'''

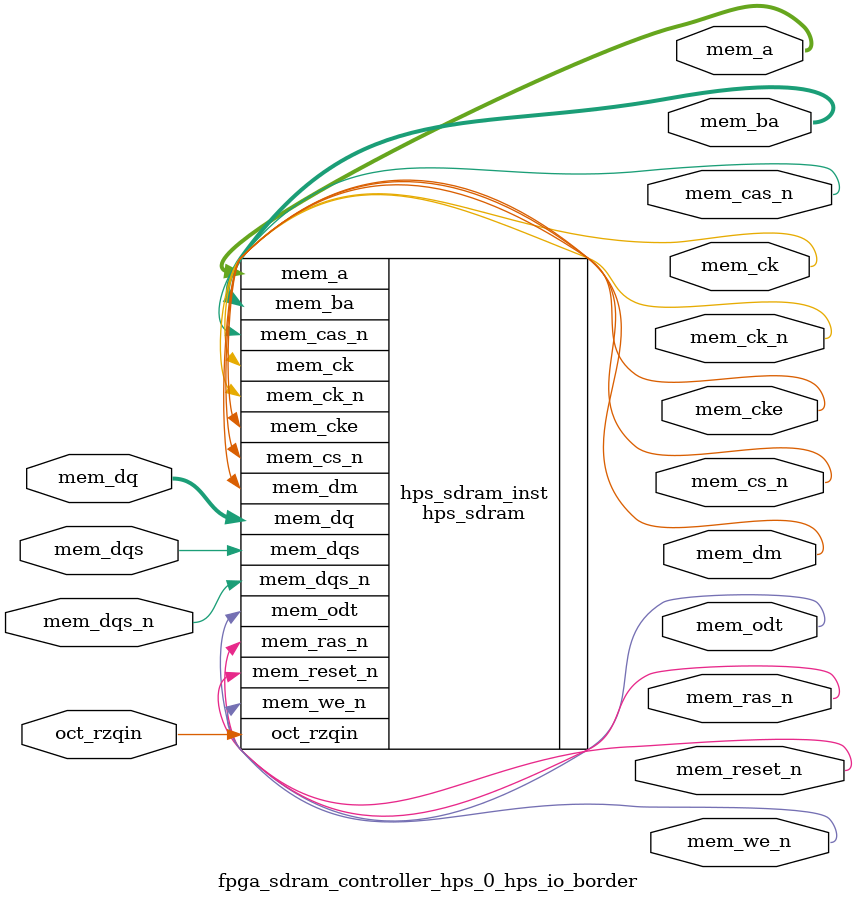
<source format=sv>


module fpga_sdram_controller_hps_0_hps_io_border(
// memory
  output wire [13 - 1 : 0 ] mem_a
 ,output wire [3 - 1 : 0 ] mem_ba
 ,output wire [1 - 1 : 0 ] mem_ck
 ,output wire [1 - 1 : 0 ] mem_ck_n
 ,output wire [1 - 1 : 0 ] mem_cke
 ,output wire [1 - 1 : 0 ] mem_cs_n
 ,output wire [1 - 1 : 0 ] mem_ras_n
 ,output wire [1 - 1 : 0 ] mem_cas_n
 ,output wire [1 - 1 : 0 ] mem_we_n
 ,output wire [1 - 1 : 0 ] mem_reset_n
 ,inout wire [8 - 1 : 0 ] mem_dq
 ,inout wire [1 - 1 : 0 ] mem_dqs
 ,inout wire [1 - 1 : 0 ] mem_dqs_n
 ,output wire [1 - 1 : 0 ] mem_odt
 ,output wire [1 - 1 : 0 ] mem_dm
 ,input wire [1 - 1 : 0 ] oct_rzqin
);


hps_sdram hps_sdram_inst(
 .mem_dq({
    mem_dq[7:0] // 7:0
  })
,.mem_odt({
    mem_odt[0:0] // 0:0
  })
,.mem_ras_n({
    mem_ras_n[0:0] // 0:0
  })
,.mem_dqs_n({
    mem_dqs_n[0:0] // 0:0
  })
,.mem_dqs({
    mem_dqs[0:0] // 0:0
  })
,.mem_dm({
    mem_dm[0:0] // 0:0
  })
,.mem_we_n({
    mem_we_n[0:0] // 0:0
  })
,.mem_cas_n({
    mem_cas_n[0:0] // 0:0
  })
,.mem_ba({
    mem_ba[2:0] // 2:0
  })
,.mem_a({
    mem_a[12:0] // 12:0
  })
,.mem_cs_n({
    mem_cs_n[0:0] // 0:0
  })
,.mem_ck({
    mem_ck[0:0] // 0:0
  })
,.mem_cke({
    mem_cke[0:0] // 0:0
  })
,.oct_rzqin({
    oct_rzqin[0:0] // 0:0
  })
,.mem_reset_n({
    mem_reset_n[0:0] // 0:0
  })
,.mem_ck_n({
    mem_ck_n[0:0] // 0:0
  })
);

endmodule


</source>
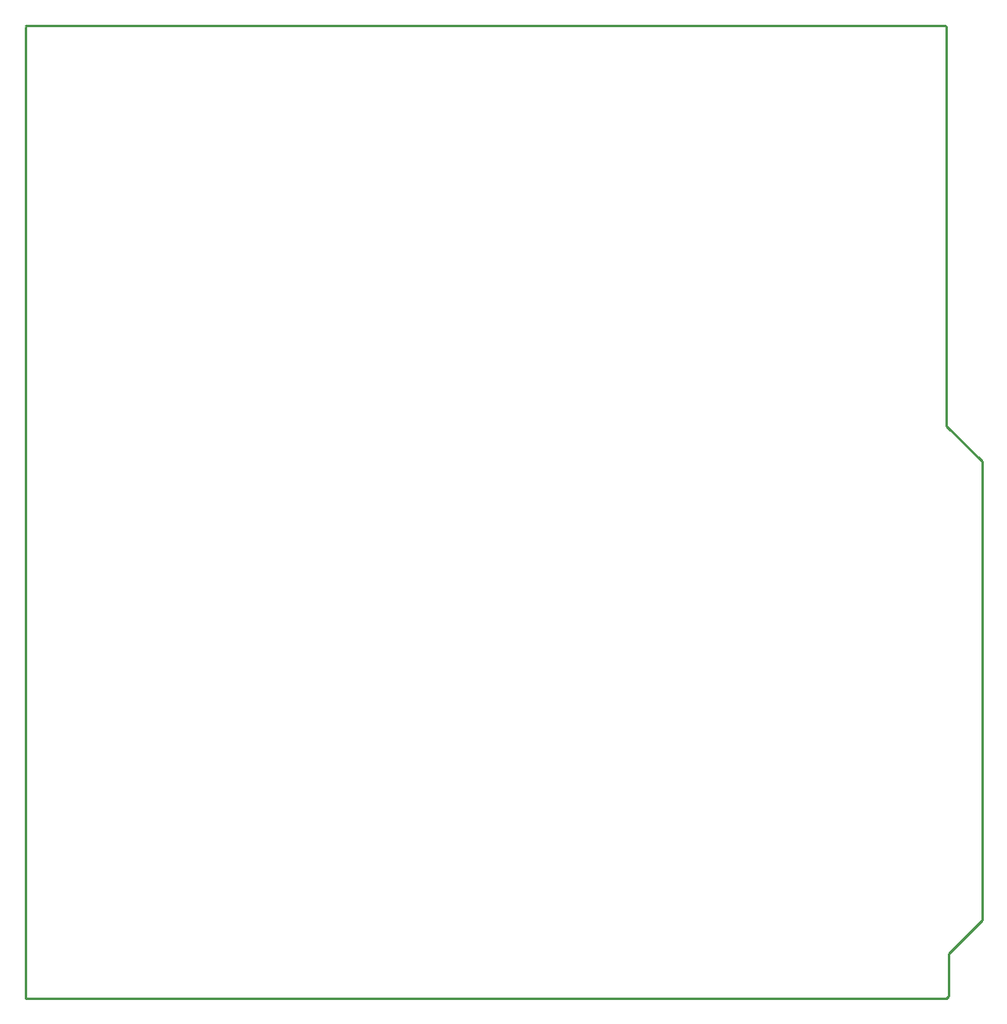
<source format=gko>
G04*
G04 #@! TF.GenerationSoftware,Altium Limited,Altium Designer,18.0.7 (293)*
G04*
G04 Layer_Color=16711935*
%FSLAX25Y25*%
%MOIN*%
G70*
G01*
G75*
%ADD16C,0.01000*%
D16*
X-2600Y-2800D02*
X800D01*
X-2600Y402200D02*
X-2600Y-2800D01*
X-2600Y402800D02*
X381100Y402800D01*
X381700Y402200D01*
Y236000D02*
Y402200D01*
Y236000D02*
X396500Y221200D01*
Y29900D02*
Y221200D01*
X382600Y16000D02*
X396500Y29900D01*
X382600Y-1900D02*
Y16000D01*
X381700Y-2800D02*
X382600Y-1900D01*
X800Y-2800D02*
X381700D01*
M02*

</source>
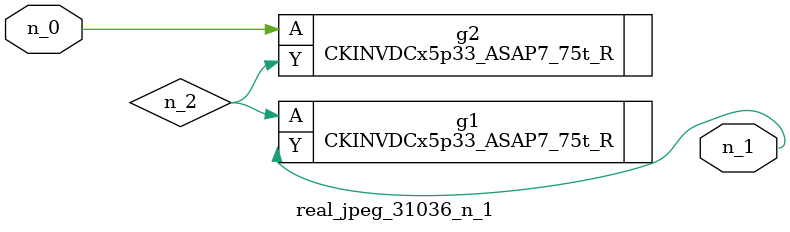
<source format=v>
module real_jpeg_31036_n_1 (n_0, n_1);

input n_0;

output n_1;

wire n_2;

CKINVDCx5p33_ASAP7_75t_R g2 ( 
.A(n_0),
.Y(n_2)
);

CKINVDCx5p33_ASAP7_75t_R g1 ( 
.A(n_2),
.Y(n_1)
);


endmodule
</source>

'''

» Exercise requirements
Look over the listing and say how many lines hold the string "inout". Nothing but the number is needed.

» Exercise response
3